Kaszę gryczaną gotujemy w rondelku z odrobiną oleju / nie bedzie się wówczas sklejała/
Po ugotowaniu studzimy i łączymy z mięsem mielonym, dodajemy cebule/ utartą na tarce o średniej grubości oczkach, nigdy nie kroimy/ oraz pozostałe składniki, doprawiamy.
Z jajek, mąki,oleju, mleka i wody robimy ciasto trochę gęstsze od tego na naleśniki.
Z tak przygotowanego farszu robimy malutkie kotleciki,które po obtoczeniu w niewielkieju ilości mąki, zanurzamy we wcześniej przygotowanym cieście i smażymy na mocno rozgrzanym oleju z obu stron na złoty kolor.
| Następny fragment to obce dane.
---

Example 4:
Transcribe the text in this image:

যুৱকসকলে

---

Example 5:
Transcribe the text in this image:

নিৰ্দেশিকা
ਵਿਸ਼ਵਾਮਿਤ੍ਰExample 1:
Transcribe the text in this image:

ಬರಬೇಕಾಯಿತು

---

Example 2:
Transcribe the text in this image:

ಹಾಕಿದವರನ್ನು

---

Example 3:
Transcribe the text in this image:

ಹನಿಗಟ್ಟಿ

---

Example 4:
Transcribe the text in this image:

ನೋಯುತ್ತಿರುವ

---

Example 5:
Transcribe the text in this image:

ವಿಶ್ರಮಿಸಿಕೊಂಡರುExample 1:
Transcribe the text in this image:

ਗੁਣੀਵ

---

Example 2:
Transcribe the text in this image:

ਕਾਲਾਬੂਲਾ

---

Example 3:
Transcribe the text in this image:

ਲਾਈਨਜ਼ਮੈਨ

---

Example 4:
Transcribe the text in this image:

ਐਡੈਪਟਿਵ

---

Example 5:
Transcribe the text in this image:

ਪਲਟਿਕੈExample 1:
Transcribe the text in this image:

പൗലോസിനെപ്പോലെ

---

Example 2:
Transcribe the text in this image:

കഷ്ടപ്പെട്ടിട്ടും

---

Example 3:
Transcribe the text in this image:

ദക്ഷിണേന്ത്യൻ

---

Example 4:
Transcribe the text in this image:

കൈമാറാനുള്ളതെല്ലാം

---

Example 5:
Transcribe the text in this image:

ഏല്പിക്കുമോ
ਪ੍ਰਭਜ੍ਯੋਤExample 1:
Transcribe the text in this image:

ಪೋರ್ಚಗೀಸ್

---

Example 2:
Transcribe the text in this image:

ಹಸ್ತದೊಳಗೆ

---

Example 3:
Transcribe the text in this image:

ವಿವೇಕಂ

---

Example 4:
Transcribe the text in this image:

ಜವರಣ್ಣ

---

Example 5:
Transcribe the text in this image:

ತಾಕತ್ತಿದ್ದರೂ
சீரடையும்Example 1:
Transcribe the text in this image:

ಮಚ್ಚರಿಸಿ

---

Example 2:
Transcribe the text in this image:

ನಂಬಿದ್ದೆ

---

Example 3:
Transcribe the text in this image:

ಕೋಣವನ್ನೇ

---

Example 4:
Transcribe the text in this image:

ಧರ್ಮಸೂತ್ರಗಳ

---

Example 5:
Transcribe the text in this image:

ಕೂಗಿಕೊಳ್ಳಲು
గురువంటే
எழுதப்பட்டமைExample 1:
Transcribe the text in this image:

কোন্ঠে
Fantastyczne z dodatkiem tartej, smazonej marchewki i kartoszkami, /to zdanie mojego meża i tych wszystkich, którzy próbowali/ a jeśli lubicie czosnek to....dam przepis na sałatke z buraczków,ale następnym razem. Smacznego.
emiloos (2005-03-24 13:30)
Jak duży ma być ten rondelek? Bo mam 2 które znacznie się różnią wielkością... :-)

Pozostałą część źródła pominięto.